*** LISTED RECORDS Section Begins ***

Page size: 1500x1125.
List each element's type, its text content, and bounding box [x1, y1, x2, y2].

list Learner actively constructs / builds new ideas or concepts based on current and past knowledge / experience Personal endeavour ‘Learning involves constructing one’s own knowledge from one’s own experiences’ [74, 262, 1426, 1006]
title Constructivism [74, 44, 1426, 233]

*** LISTED RECORDS Section Ends ***
*** LISTED RECORDS Section Begins ***

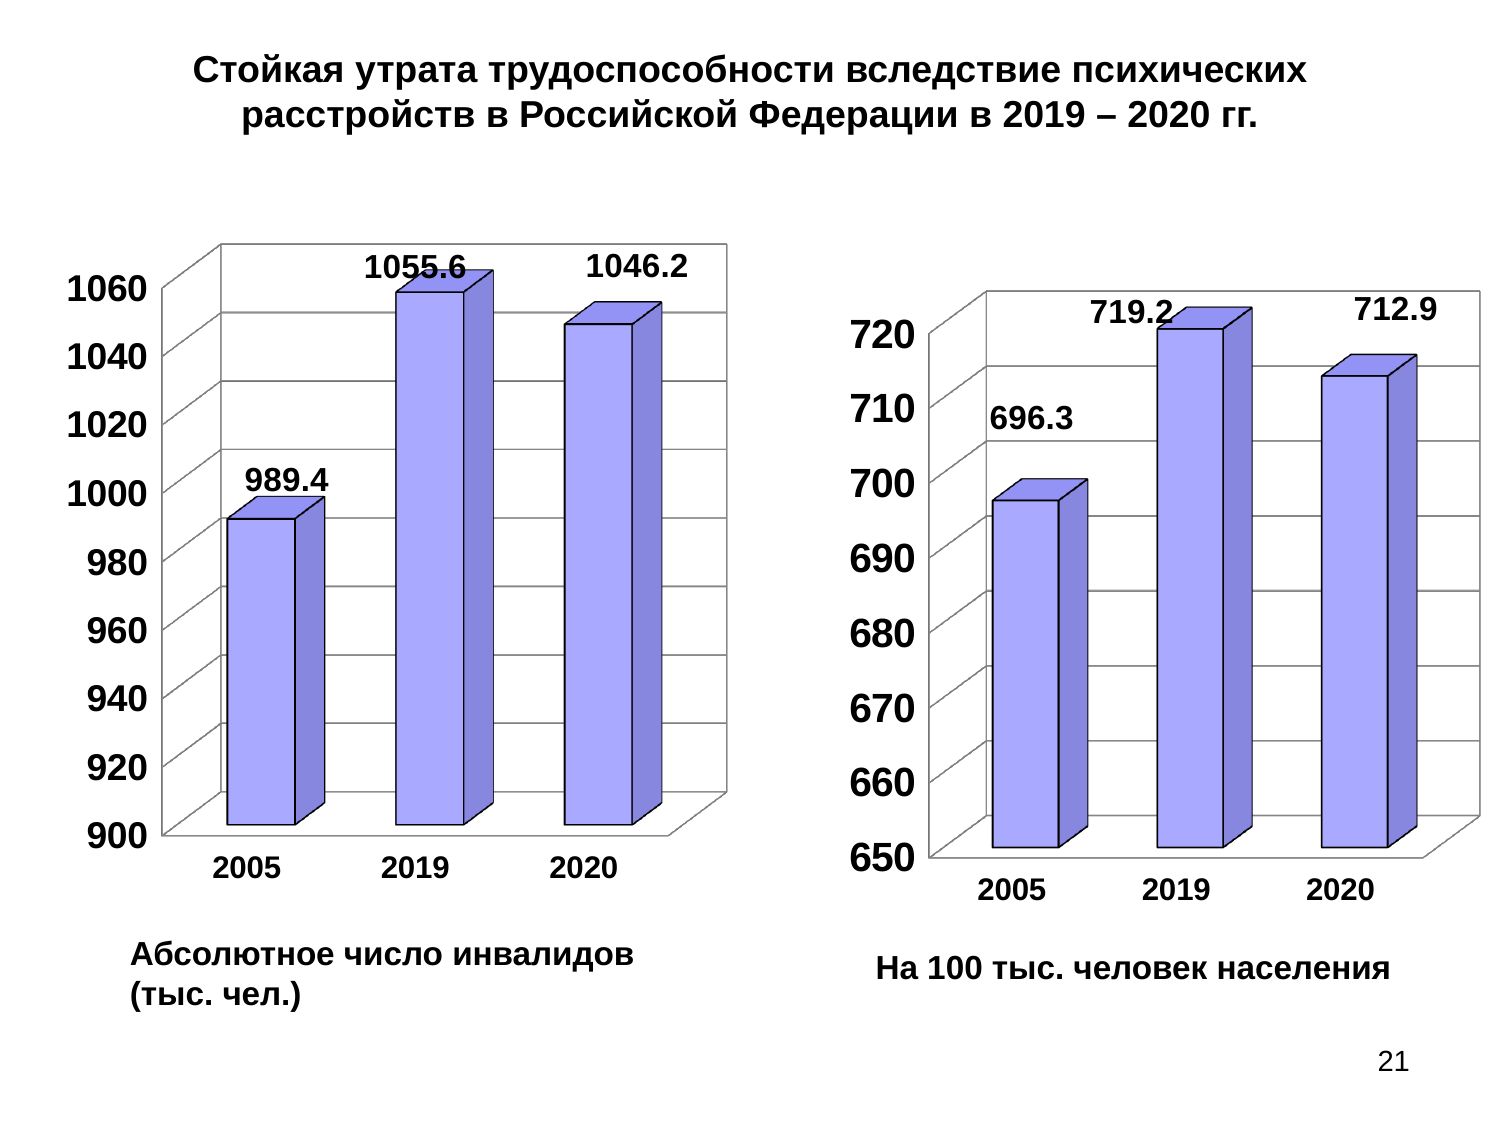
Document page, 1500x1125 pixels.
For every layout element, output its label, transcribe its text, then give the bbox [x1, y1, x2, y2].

*** LISTED RECORDS Section Ends ***
*** LISTED RECORDS Section Begins ***

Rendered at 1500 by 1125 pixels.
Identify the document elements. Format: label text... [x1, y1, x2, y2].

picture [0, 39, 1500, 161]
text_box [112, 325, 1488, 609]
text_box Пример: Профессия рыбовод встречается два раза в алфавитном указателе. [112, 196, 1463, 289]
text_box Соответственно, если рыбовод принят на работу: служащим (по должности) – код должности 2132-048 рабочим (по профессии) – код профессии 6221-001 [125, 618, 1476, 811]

*** LISTED RECORDS Section Ends ***

WHAT TO PRODUCE: Working through the data above, find every line holding "pixels" and copy it.

EXERCISE RESULT:
Document page, 1500x1125 pixels.
Rendered at 1500 by 1125 pixels.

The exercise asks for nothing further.